What in the fuck are y’all doing? Look at my newsletter from yesterday. Your society is on a genocidal rampage right now. Let’s take a breath together, and consider: is the RIAA sending Microsoft a letter really that important?

(Spoiler: my answer is actually, “yes, kind of.”)

So, from my perspective, the RIAA and Microsoft are both basically denominations of the same death cult, and what they’ve done is they’ve exchanged a magic letter that adds to the Litany of the latter denomination, giving it just cause to excommunicate certain members and burn their contributions to the community.

Put another way: the Church in Spain has some nascent anarchists in some rural parishes, so the Pope signs a letter clarifying that “yes, that’s not good,” and so now those rural parishes stop letting in the anarchists, and burn down the anarchist’s patch of tomatoes growing next to the cemetary.

Put that way, to me, this seems really important. Whether it’s viewed as economic, political, or spiritual, it is destruction with the intent to repress. And I honestly can’t think of many things more harmful to our ability to survive than repressing our ability to create new solutions to problems we encounter.

But, put this way, it begs the question: are there other ways we’re repressing our ability to create that are more urgently harmful?

A photograph of some field peas growing out of milk crates, also some lemon balm and a few varieties of succulent.

The majority of our food comes from, or is fed by food that comes from, proprietary seed: vast libraries of magic scrolls chain together to bind your wrists against replanting the seed you buy routinely at the grocery store: bean, corn, tomato, squash, pepper. You probably have at least one seed of one of those somewhere in your kitchen. You might have hundreds, or thousands.

And if you were to plant them, and the Church find out, you would be asked to pay your Indulgences, and the plants you grew would be destroyed.

It doesn’t stop at the illegal gardening (or piracy), though. Most of y’all probably stream your TV and movies and music, but was that a choice you made or a consequence of the abundances and scarcities within you culture? Most of y’all probably don’t save seed: is that a choice you made or a consequence of culture?

What I’m trying to say is, even ignoring the direct repression, we have had our ability to create repressed for so long that most of us don’t even feel the ability. The “real world” that most people live in is one that’s interacted with via magic scrolls like laws and currency, not one of life, air, and water.

…Which is probably why people love to get interested in dramas like the RIAA/Github thing: if they live entirely within the constructs of kyriarchal society, of /course/ the machinations of kyriarchal society are the most interesting thing in the world.

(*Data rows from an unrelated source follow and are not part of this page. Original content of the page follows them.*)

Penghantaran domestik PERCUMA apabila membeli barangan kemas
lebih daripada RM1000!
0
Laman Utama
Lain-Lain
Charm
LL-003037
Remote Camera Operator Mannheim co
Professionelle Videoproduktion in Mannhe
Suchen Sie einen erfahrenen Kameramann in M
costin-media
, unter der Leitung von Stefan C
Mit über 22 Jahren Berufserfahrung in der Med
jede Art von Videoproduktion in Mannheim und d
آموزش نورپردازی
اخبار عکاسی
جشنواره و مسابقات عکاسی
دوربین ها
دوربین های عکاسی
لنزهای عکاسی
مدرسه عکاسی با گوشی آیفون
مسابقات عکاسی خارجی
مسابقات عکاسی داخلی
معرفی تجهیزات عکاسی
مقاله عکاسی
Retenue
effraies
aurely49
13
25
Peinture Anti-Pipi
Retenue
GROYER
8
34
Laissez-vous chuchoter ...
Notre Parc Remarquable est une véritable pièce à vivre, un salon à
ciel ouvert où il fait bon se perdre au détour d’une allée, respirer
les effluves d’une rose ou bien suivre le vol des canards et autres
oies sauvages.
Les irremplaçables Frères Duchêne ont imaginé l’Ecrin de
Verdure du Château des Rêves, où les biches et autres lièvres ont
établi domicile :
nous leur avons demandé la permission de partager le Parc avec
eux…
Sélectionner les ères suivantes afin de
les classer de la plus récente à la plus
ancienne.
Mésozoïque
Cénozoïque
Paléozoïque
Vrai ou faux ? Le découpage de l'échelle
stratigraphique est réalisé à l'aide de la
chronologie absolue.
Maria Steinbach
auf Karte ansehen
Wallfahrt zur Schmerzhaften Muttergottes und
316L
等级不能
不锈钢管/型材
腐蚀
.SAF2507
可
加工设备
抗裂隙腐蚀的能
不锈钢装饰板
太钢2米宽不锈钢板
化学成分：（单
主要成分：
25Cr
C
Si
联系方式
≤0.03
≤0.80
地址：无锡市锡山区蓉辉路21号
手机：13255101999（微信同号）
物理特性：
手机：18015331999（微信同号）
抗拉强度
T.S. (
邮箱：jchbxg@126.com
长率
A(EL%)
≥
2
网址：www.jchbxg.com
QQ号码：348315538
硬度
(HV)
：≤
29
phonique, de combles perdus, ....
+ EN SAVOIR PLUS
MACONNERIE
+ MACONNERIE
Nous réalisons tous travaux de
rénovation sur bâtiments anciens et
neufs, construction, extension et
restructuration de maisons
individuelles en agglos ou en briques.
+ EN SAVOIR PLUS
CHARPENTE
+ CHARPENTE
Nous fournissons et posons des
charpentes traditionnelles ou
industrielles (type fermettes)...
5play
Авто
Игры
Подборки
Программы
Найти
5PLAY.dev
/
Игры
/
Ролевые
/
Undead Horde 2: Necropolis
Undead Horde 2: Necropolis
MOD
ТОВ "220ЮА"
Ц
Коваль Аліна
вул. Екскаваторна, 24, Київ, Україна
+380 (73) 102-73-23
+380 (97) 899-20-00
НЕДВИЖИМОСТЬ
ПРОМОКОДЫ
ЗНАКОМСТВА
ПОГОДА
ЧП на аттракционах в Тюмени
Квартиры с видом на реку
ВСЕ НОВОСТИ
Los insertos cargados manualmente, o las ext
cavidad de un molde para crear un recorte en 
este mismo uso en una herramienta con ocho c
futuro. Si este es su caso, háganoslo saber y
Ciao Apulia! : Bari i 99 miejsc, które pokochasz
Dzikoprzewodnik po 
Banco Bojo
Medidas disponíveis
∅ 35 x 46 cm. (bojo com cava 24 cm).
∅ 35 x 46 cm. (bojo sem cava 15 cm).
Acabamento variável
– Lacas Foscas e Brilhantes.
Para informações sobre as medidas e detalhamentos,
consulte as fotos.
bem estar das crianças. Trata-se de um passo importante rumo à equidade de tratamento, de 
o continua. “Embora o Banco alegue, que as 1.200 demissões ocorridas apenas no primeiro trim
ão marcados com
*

And it is interesting. I agree. But… as an analogy for the massive harms we’ve already let happen to us, when we let our ability to create in the material world get repressed. It is such a valuable story, in that way.

But, on its own, the only repression at hand is our ability to create within kyriarchal society, and if the threat of that repression greatly threatens you: again, breathe. And recognize you’re saying you need the kyriarchy to be creative, and start exploring how you can change that.